──────── DATA SUPPLIED

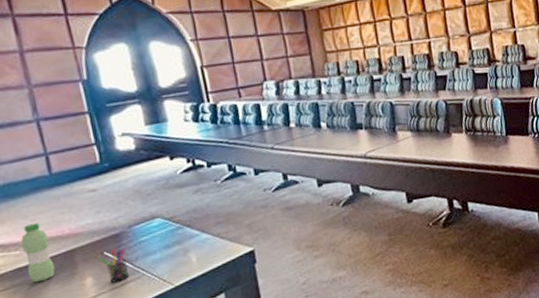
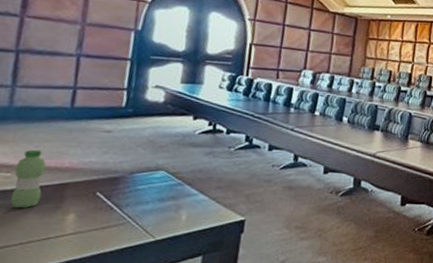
pen holder: present [100,248,130,283] -> none [89,190,119,224]

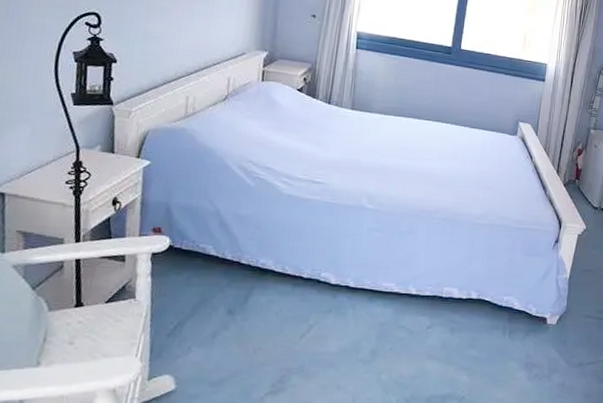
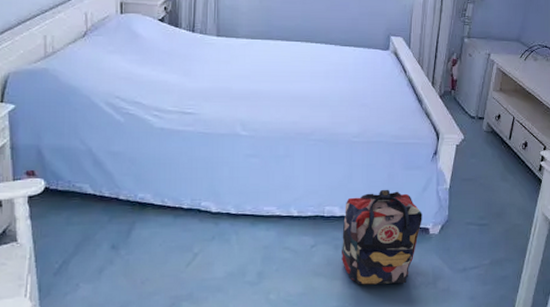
backpack: none [457,274,541,375] -> present [342,189,422,285]

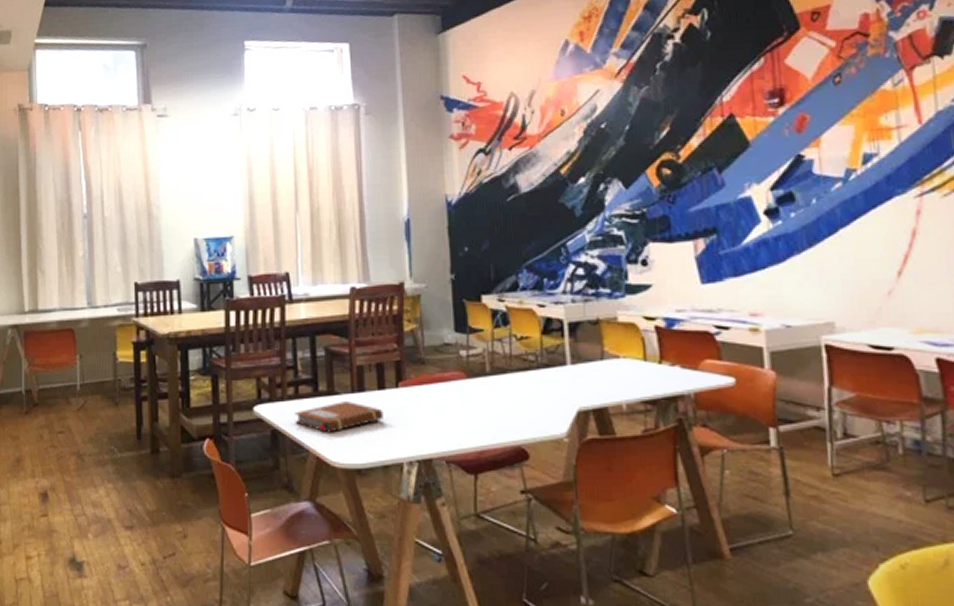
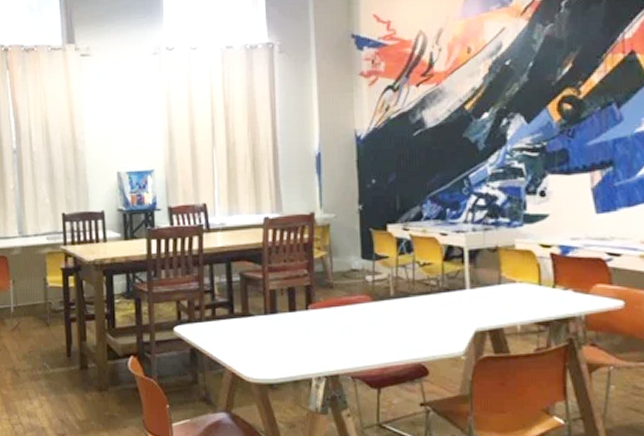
notebook: present [295,402,383,433] -> none [212,323,294,351]

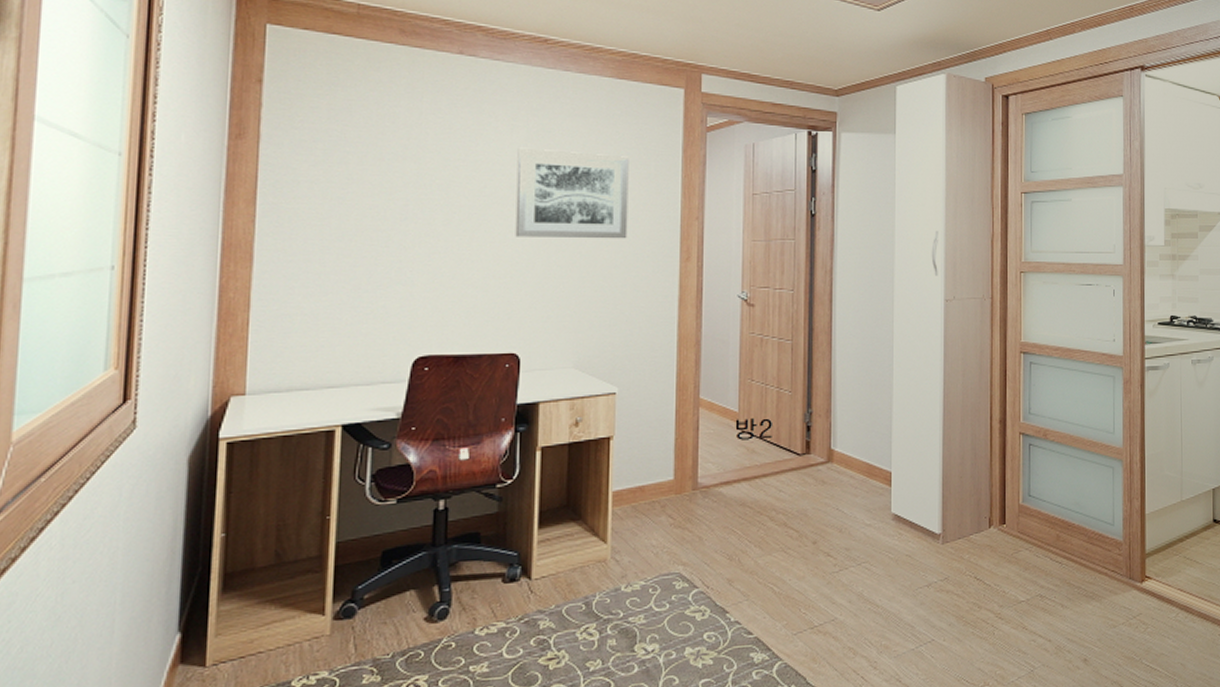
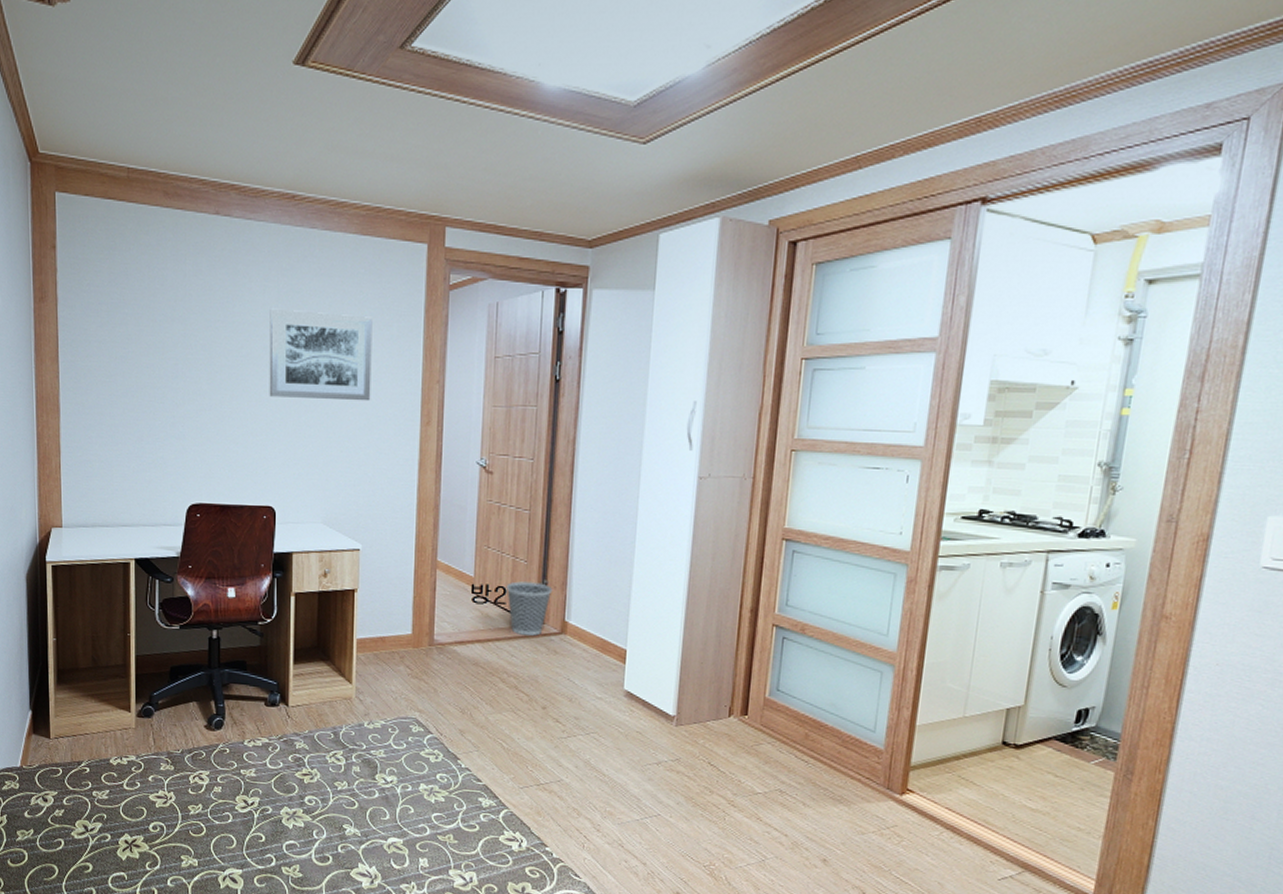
wastebasket: none [771,412,818,468] -> present [505,581,553,636]

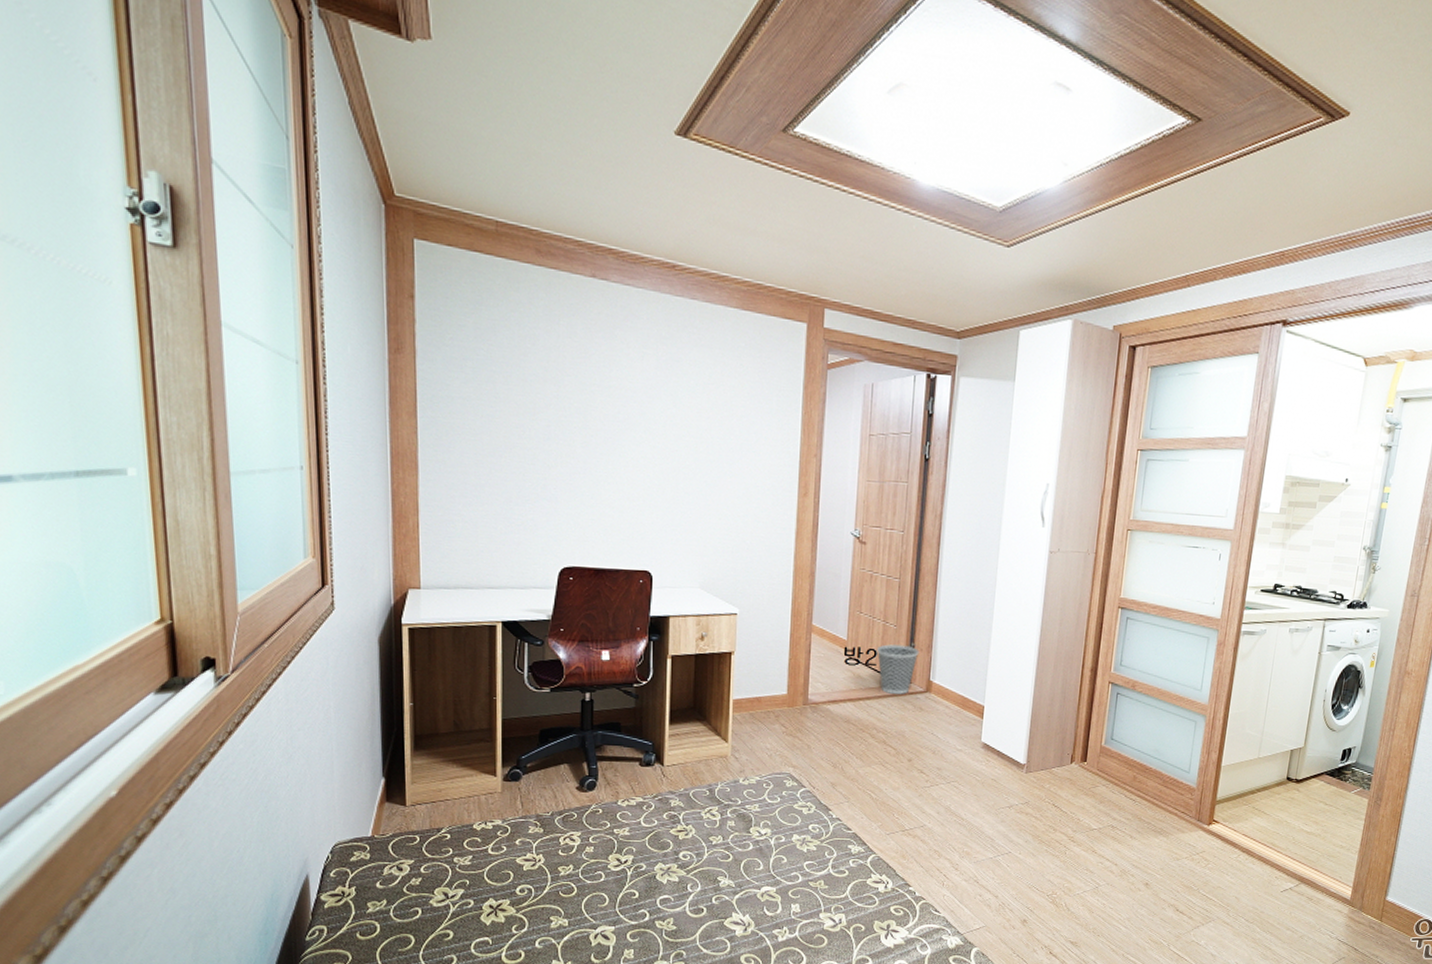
wall art: present [269,308,373,401] -> none [647,375,752,472]

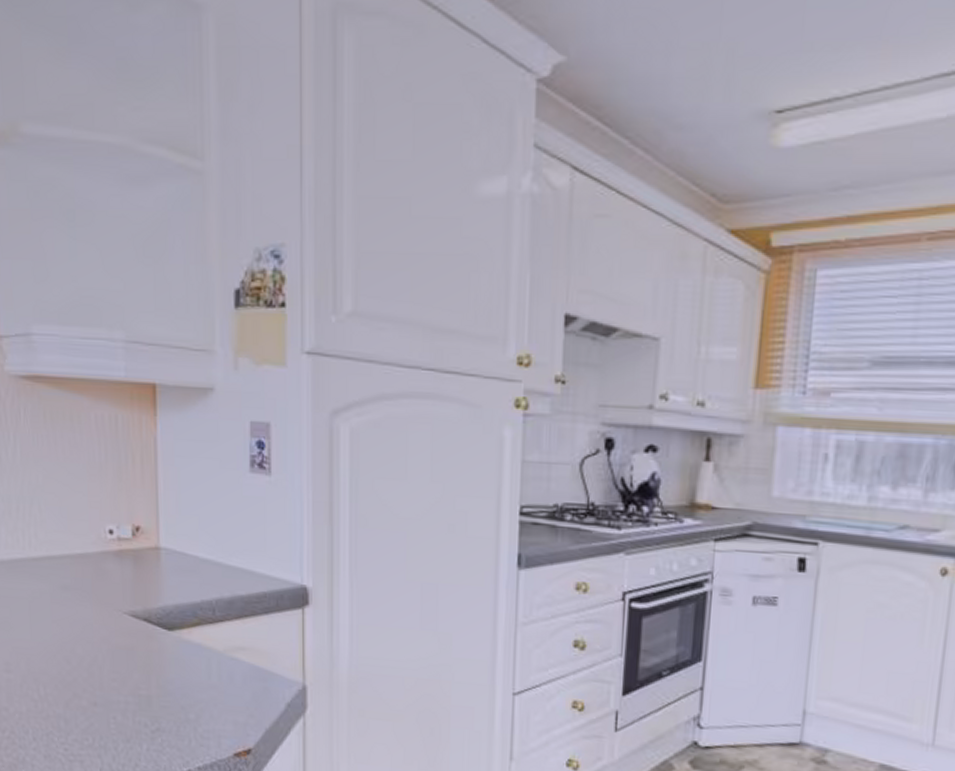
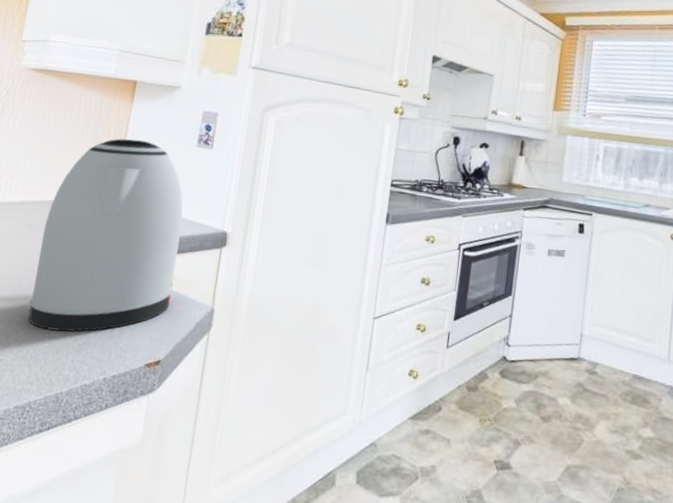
kettle: none [80,466,251,716] -> present [28,138,183,332]

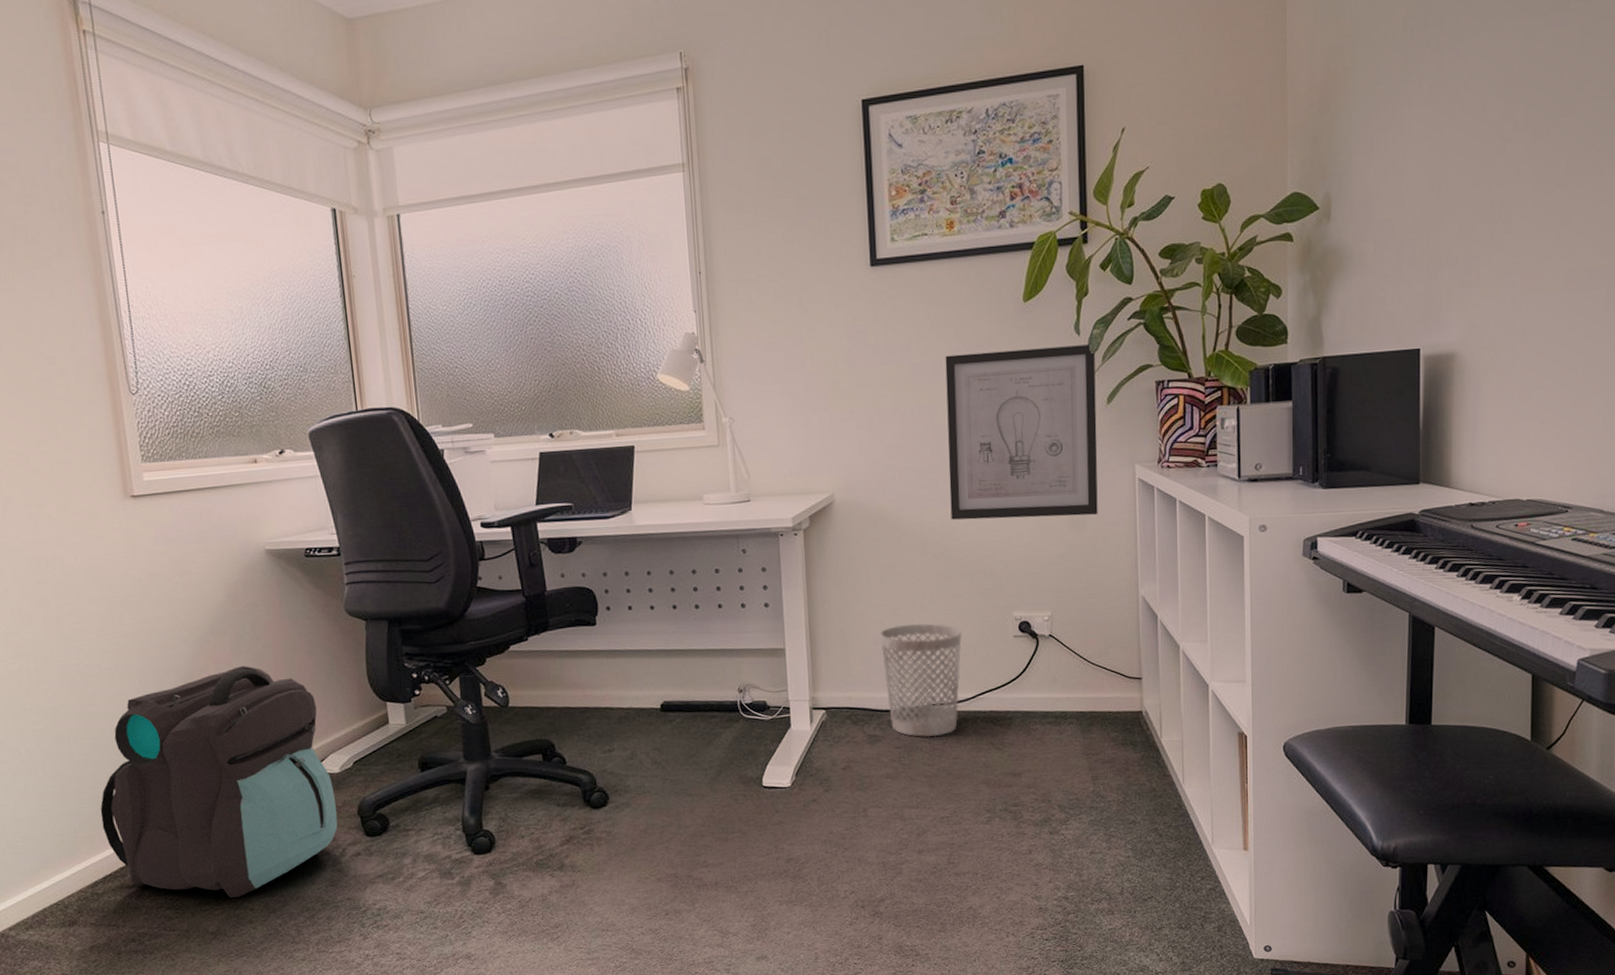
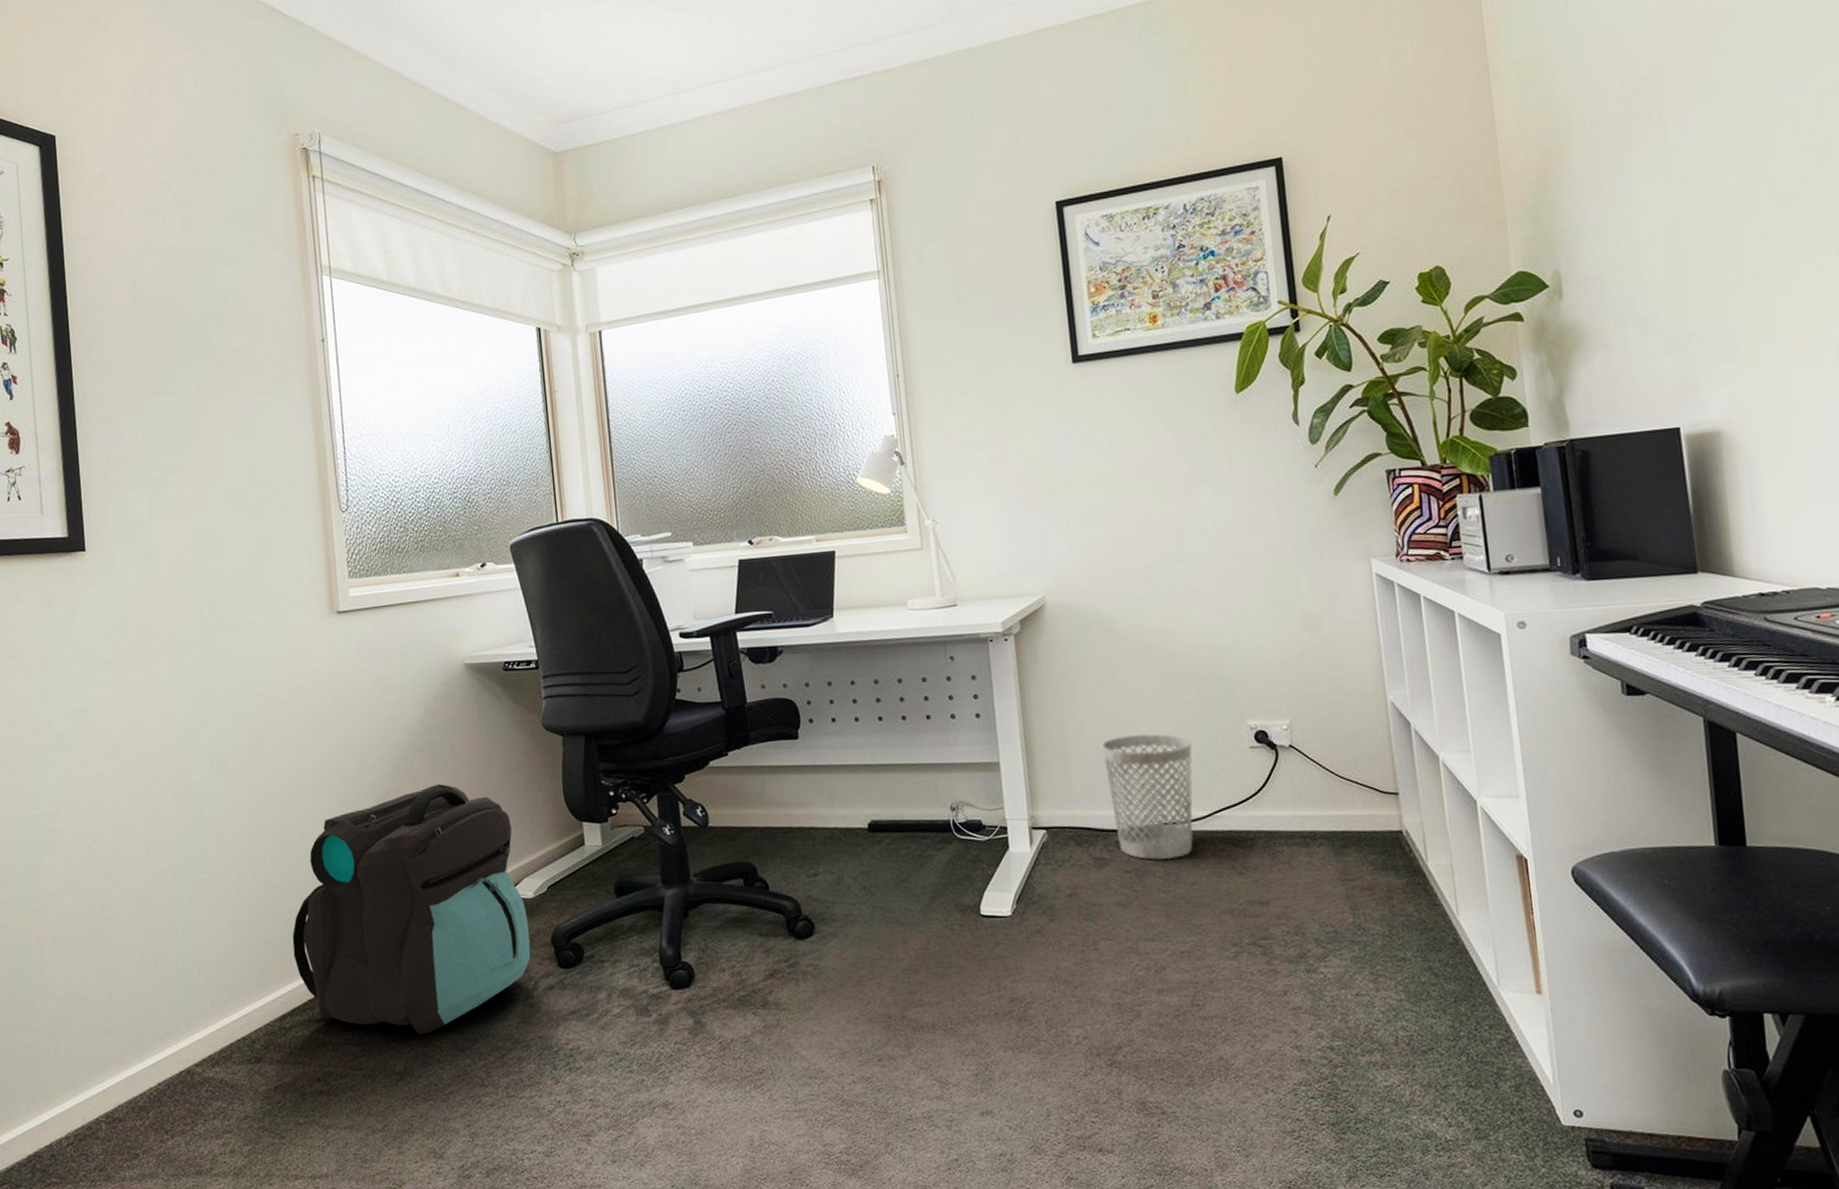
wall art: present [945,344,1098,520] -> none [1155,434,1334,622]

────────────────

> [TRY IT] Copy the entries exactly. Leave the pictures out.

> [RESPONSE]
pen holder: present [100,248,130,283] -> none [89,190,119,224]

backpack: none [457,274,541,375] -> present [342,189,422,285]

notebook: present [295,402,383,433] -> none [212,323,294,351]

wastebasket: none [771,412,818,468] -> present [505,581,553,636]

wall art: present [269,308,373,401] -> none [647,375,752,472]

kettle: none [80,466,251,716] -> present [28,138,183,332]

wall art: present [945,344,1098,520] -> none [1155,434,1334,622]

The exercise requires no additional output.